Whether it is your first deployment or your eighth, the time spent away from your soldier is never easy. I have been through multiple deployements, and I still never know what to expect. You can try to prepare but let’s be honest, we know it‘s coming and the day it arrives, we are still not prepared. It never gets easier to say “see you later” while deep inside you don’t know what will happen over the next several months. It’s not easy putting your crying children in the car while trying to hold yourself together, telling them Daddy will be back soon. It’s not easy returning home alone or sleeping on the couch because you can’t stand being in the bed alone.
But what is easy is supporting the solider you fell in love with. The one that makes your heart skip a beat when you think of them. The one that you would do anything for. The one you can’t live without. It’s easy to love them but how do you stay connected when they are thousands of miles away… The answer isn’t cookie cutter.

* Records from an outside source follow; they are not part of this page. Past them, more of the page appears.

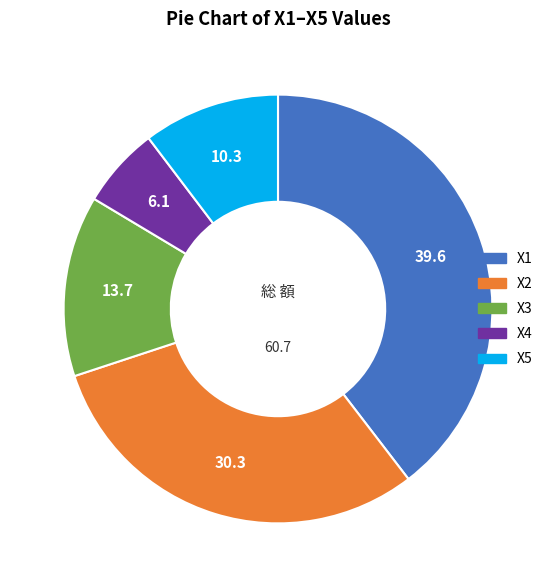

Rank the categories by value from lowest to highest.

X4, X5, X3, X2, X1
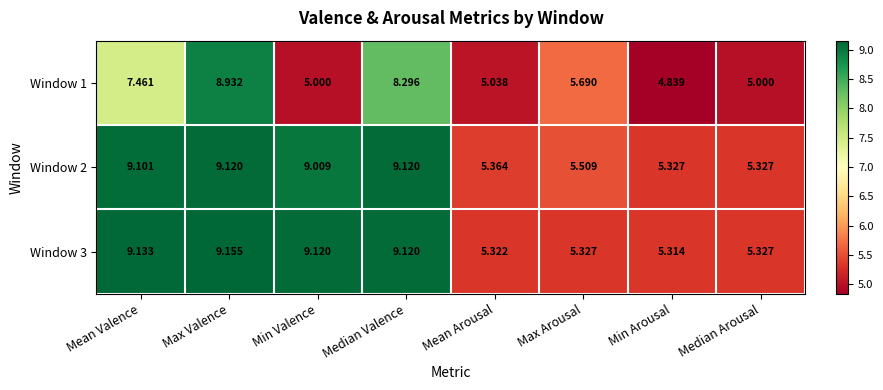

What is the spread (max minus min) of values at Min Arousal?

0.5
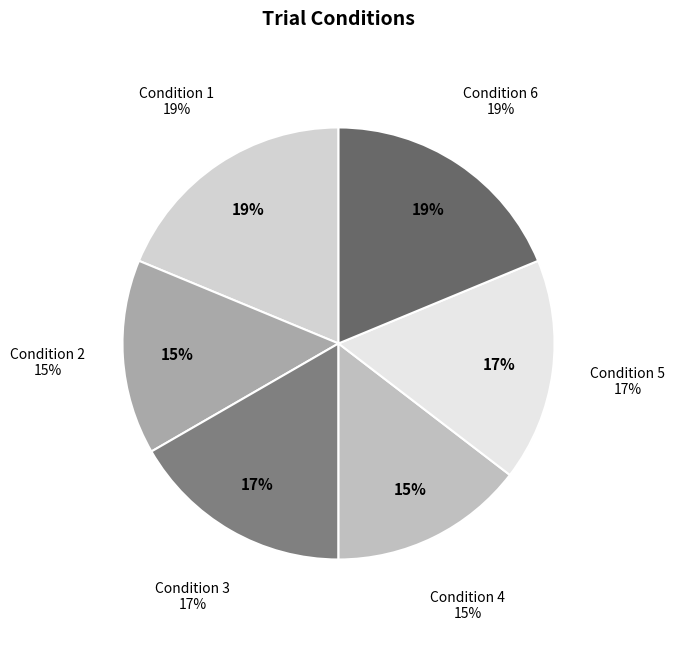

How many segments does this pie chart have?

6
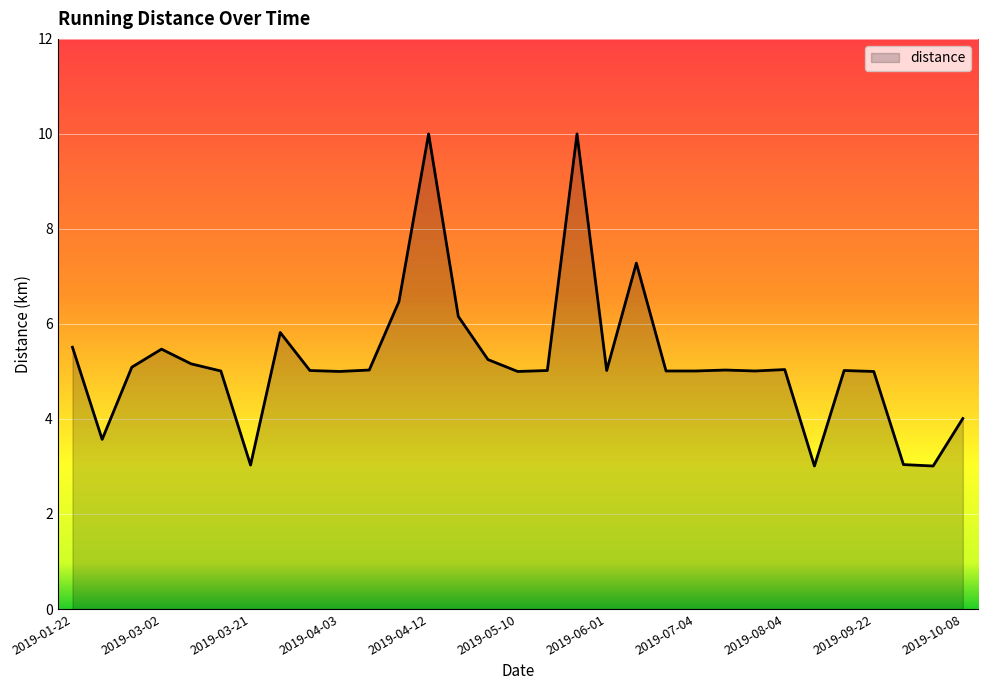

What is the maximum value shown in the chart?

10.0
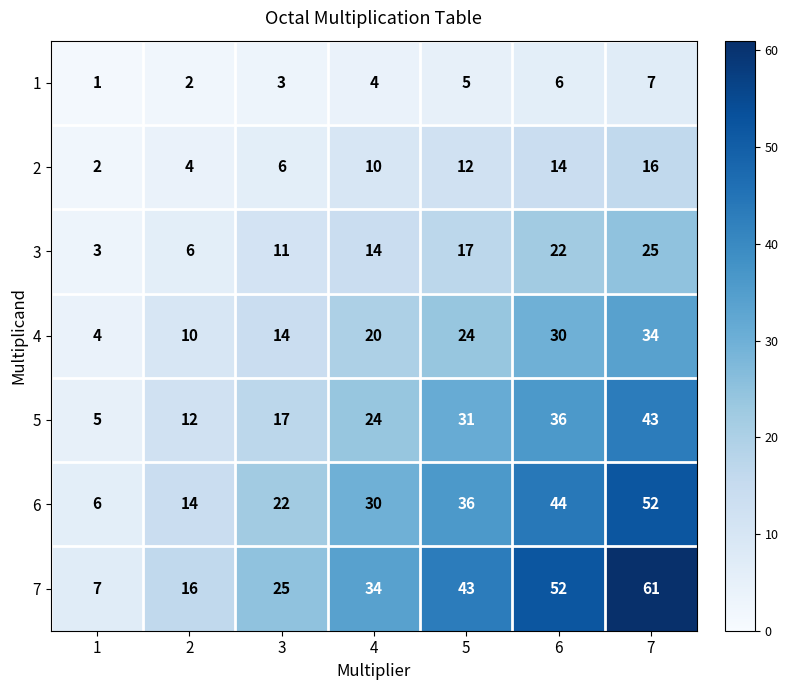

What is the sum of all 5 values?

168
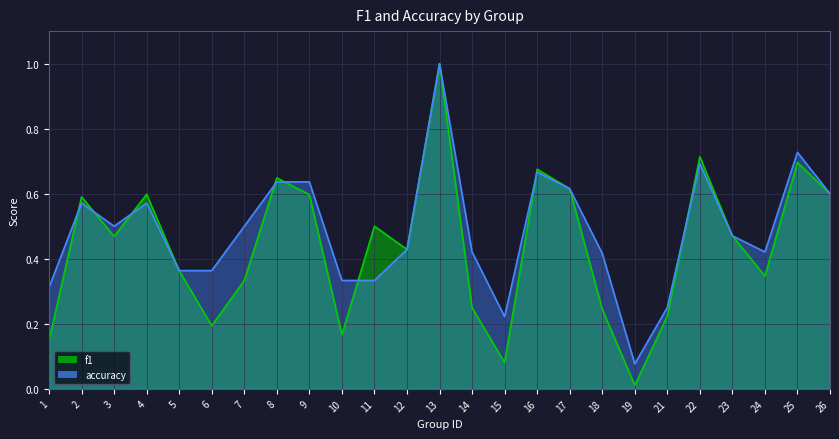

Reading right to left, what are all the values shown in this chart?

f1: 26=0.6	25=0.7	24=0.3	23=0.5	22=0.7	21=0.2	19=0.0	18=0.2	17=0.6	16=0.7	15=0.1	14=0.2	13=1.0	12=0.4	11=0.5	10=0.2	9=0.6	8=0.6	7=0.3	6=0.2	5=0.4	4=0.6	3=0.5	2=0.6	1=0.1
accuracy: 26=0.6	25=0.7	24=0.4	23=0.5	22=0.7	21=0.2	19=0.1	18=0.4	17=0.6	16=0.7	15=0.2	14=0.4	13=1.0	12=0.4	11=0.3	10=0.3	9=0.6	8=0.6	7=0.5	6=0.4	5=0.4	4=0.6	3=0.5	2=0.6	1=0.3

First thing to remember is, it’s not the same for every marriage. You have to do what works best for you and your soldier. What works for you two, may not work for another spouse or couple. The most important thing is to focus on you and your soldier.
Second, communication; this is the key. Have video chats, write letters, send pictures, send emails, even make care packages. These are all great ways to stay connected and busy. Don’t get set on routine calls. This could cause you to worry, when in reality their schedule may just have changed or the phones are down. Getting phone calls and video chats are always the best. During these chats try to stay positive and focus on what is good. Don’t avoid the challenging issues. We know as a military spouse they’re is going to be hard conversations over the phone. Be open and honest with your soldier when they have time to listen. Try to make decisions about kids, finances, and family matters together. You are not alone during this deployment.
Also remember, they are a soldier. They can’t always tell you about their day. I’m sure they want to but honestly, they probably can’t. They can’t tell you why they are frustrated, or about how their day didn’t go according to plan or why they didn’t get any sleep last night. Their job may sometimes wear them down but that doesn’t mean they don’t miss you and want to talk about your day. They are probably having a hard time too.
Third is celebrate. Don’t let being apart take away the fun. Celebrate important dates, accomplishing goals, and holidays. It is hard to enjoy things without them but you have to take care of yourself too. During those special dates, sending those Pinterest inspired over the top care packages with items for them to celebrate with. The last thing that you have to remember is that you may feel alone but you’re not. Your soldier is going through this with you. You are in this together. And soon the deployment will end, but your love for each other will not. Soon you will make it through this deployment and it will seem like a distant memory.